## Start

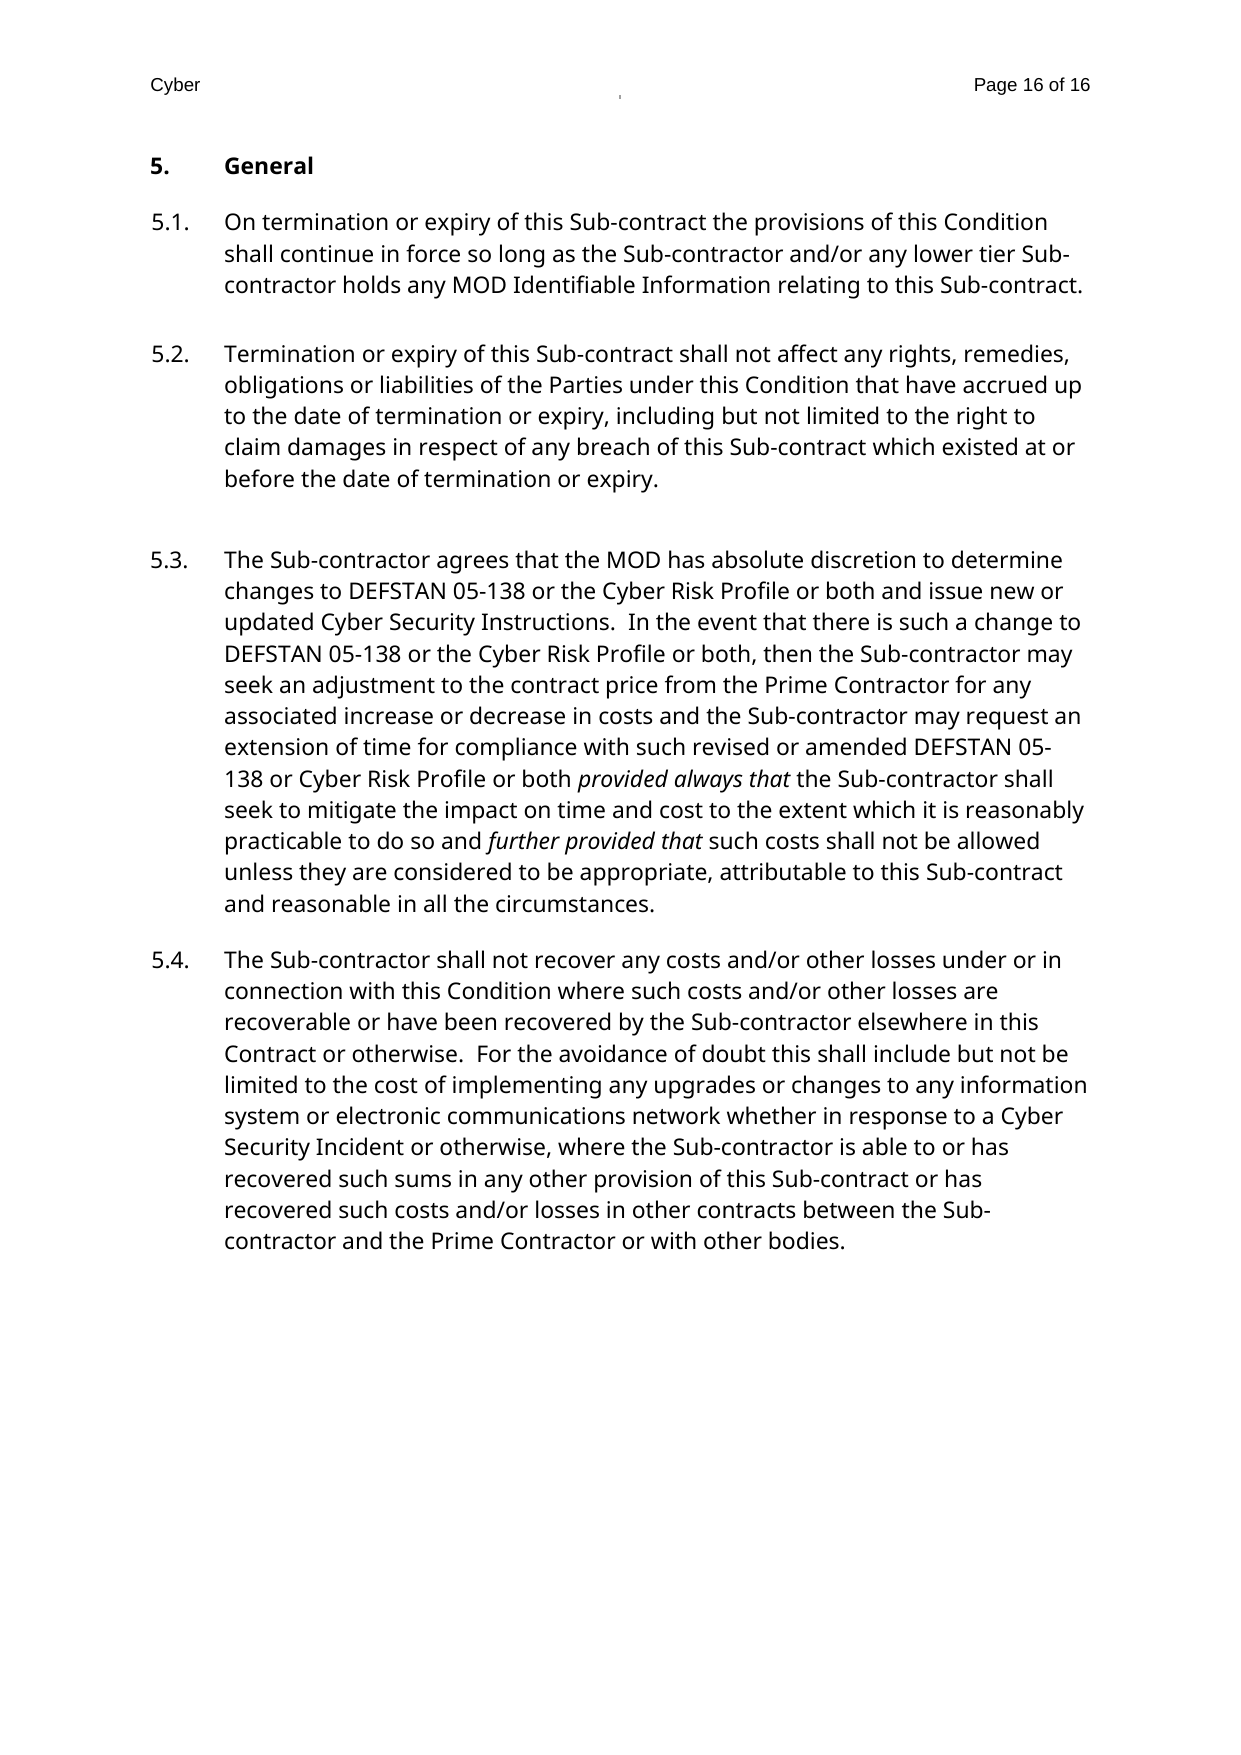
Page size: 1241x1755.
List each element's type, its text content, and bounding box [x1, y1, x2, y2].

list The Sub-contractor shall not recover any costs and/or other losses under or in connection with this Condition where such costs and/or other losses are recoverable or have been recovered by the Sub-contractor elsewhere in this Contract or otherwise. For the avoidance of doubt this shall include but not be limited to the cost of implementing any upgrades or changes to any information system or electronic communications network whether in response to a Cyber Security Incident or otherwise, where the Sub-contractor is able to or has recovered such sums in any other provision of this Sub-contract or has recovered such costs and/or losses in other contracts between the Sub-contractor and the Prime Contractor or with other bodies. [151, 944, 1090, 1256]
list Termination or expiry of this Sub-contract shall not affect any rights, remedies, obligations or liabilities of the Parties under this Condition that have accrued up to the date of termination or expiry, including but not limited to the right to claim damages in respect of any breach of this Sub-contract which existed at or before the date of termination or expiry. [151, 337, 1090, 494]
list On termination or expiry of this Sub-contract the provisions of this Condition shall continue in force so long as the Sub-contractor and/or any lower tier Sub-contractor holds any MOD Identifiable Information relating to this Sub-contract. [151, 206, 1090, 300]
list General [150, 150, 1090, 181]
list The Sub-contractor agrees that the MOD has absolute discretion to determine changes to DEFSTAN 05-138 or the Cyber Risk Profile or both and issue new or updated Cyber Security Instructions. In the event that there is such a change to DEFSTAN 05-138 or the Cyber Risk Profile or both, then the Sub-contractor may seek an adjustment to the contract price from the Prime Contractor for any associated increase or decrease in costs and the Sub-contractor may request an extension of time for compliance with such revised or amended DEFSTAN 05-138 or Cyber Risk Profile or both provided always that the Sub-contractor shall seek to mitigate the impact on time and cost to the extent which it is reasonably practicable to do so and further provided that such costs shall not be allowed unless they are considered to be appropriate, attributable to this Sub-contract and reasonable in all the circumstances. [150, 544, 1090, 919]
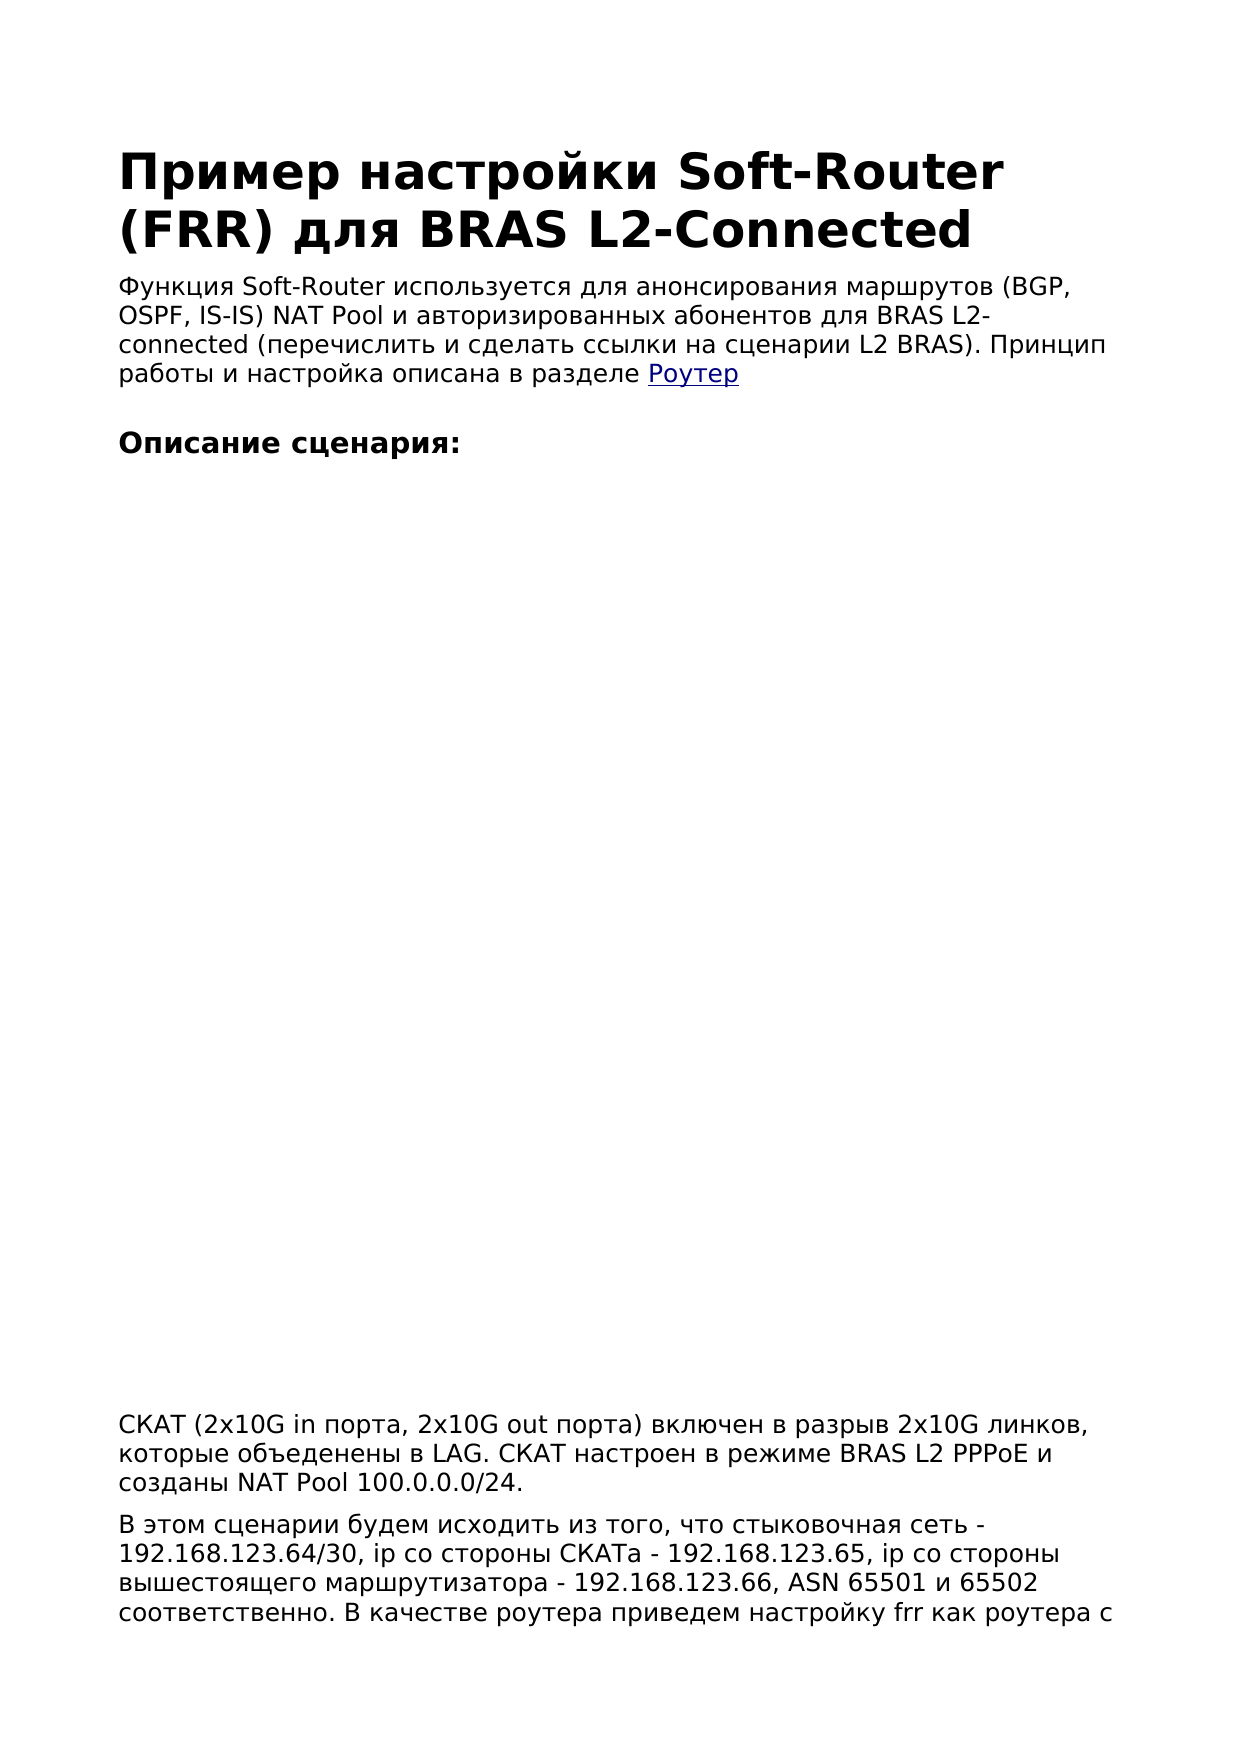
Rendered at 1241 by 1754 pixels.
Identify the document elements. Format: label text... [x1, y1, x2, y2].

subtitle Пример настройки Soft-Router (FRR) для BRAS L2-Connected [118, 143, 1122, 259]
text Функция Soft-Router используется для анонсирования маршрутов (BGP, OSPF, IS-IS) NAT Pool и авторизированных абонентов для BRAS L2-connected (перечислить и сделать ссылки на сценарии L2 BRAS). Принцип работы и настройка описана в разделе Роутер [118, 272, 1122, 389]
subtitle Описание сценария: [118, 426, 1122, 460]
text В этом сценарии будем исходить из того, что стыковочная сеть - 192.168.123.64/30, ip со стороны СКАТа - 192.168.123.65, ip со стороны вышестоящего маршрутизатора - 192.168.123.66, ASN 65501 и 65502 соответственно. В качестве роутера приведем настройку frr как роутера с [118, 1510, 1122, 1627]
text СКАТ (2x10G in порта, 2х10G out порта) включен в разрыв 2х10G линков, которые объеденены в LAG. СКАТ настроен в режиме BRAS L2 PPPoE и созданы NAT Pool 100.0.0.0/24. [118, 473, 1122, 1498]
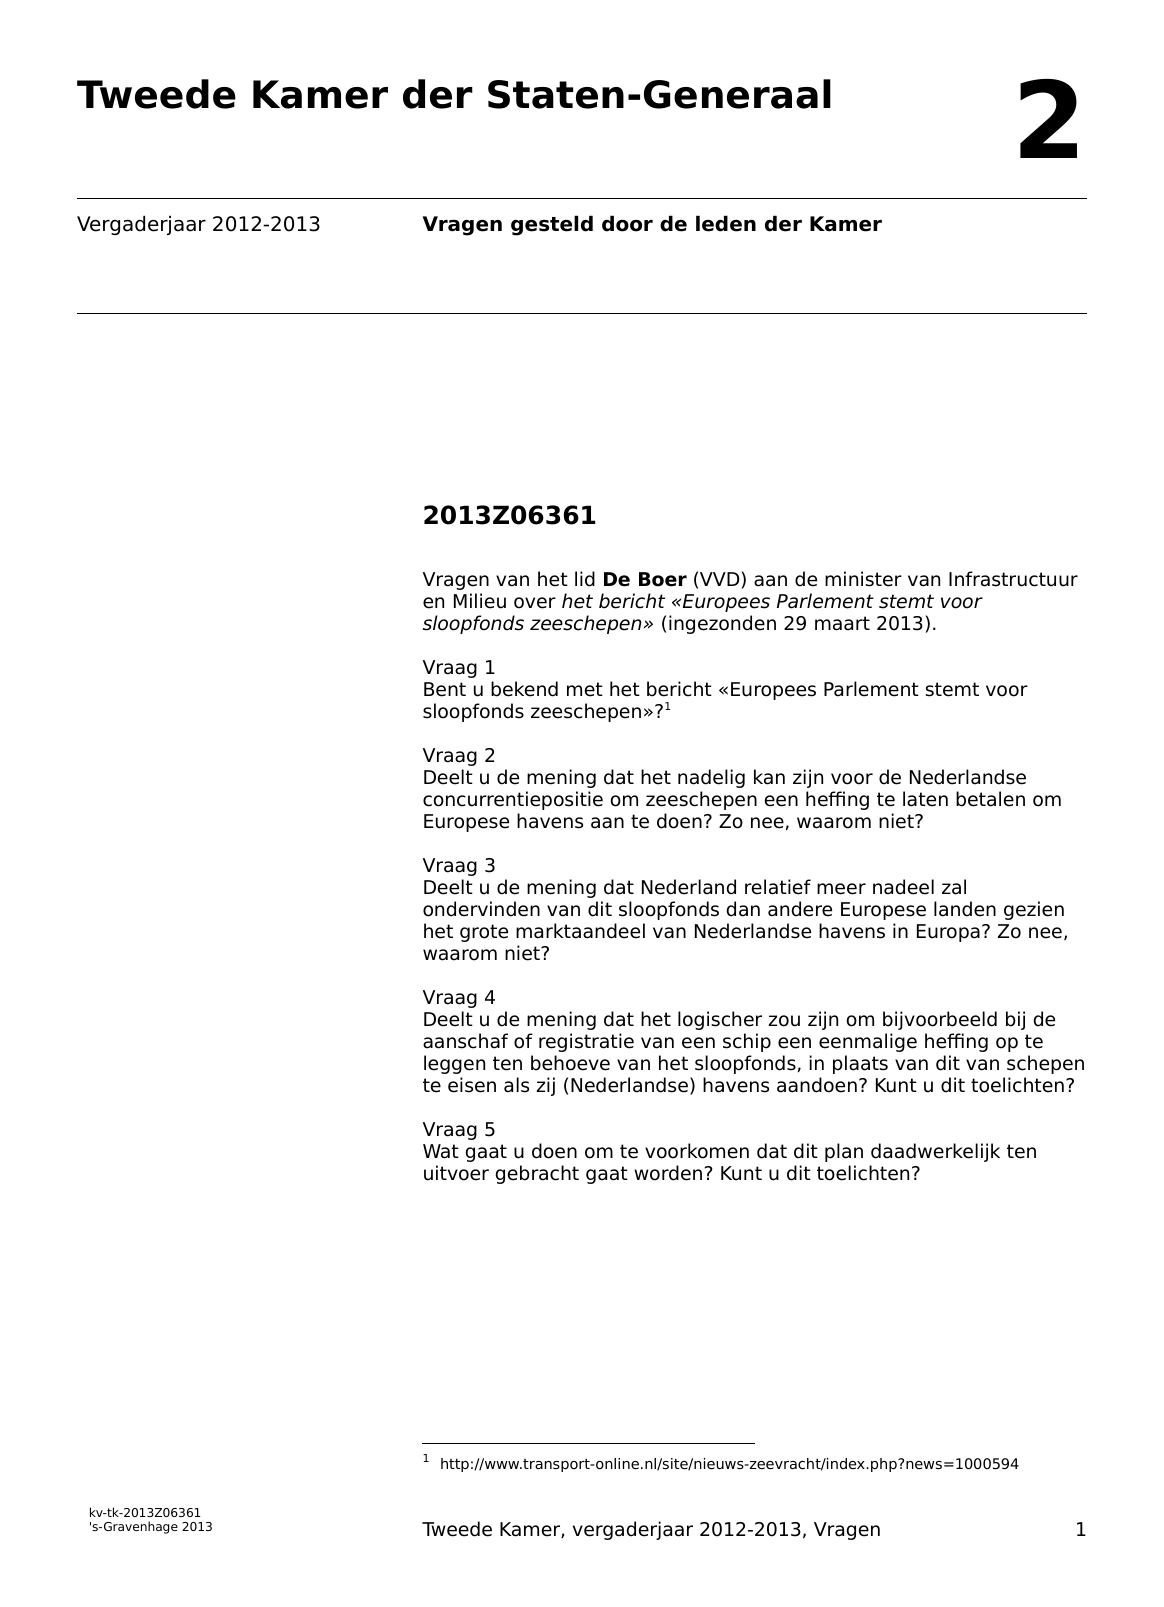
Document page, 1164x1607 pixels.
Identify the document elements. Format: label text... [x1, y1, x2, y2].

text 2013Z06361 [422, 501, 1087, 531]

## End

Task to carry out: Rewrite the entries above with every occurrence of "Identify" changed to "Detect" and nothing else altered. Leave the pictures out of your answer.

Exercise response:
Page size: 1241x1755.
List each element's type, its text content, and bounding box [x1, y1, x2, y2].

list The Sub-contractor shall not recover any costs and/or other losses under or in connection with this Condition where such costs and/or other losses are recoverable or have been recovered by the Sub-contractor elsewhere in this Contract or otherwise. For the avoidance of doubt this shall include but not be limited to the cost of implementing any upgrades or changes to any information system or electronic communications network whether in response to a Cyber Security Incident or otherwise, where the Sub-contractor is able to or has recovered such sums in any other provision of this Sub-contract or has recovered such costs and/or losses in other contracts between the Sub-contractor and the Prime Contractor or with other bodies. [151, 944, 1090, 1256]
list Termination or expiry of this Sub-contract shall not affect any rights, remedies, obligations or liabilities of the Parties under this Condition that have accrued up to the date of termination or expiry, including but not limited to the right to claim damages in respect of any breach of this Sub-contract which existed at or before the date of termination or expiry. [151, 337, 1090, 494]
list On termination or expiry of this Sub-contract the provisions of this Condition shall continue in force so long as the Sub-contractor and/or any lower tier Sub-contractor holds any MOD Identifiable Information relating to this Sub-contract. [151, 206, 1090, 300]
list General [150, 150, 1090, 181]
list The Sub-contractor agrees that the MOD has absolute discretion to determine changes to DEFSTAN 05-138 or the Cyber Risk Profile or both and issue new or updated Cyber Security Instructions. In the event that there is such a change to DEFSTAN 05-138 or the Cyber Risk Profile or both, then the Sub-contractor may seek an adjustment to the contract price from the Prime Contractor for any associated increase or decrease in costs and the Sub-contractor may request an extension of time for compliance with such revised or amended DEFSTAN 05-138 or Cyber Risk Profile or both provided always that the Sub-contractor shall seek to mitigate the impact on time and cost to the extent which it is reasonably practicable to do so and further provided that such costs shall not be allowed unless they are considered to be appropriate, attributable to this Sub-contract and reasonable in all the circumstances. [150, 544, 1090, 919]
Rendered at 1241 by 1754 pixels.
Detect the document elements. Format: label text... [x1, y1, x2, y2].

subtitle Пример настройки Soft-Router (FRR) для BRAS L2-Connected [118, 143, 1122, 259]
text Функция Soft-Router используется для анонсирования маршрутов (BGP, OSPF, IS-IS) NAT Pool и авторизированных абонентов для BRAS L2-connected (перечислить и сделать ссылки на сценарии L2 BRAS). Принцип работы и настройка описана в разделе Роутер [118, 272, 1122, 389]
subtitle Описание сценария: [118, 426, 1122, 460]
text В этом сценарии будем исходить из того, что стыковочная сеть - 192.168.123.64/30, ip со стороны СКАТа - 192.168.123.65, ip со стороны вышестоящего маршрутизатора - 192.168.123.66, ASN 65501 и 65502 соответственно. В качестве роутера приведем настройку frr как роутера с [118, 1510, 1122, 1627]
text СКАТ (2x10G in порта, 2х10G out порта) включен в разрыв 2х10G линков, которые объеденены в LAG. СКАТ настроен в режиме BRAS L2 PPPoE и созданы NAT Pool 100.0.0.0/24. [118, 473, 1122, 1498]
Document page, 1164x1607 pixels.
Detect the document elements. Format: label text... [x1, y1, x2, y2].

text 2013Z06361 [422, 501, 1087, 531]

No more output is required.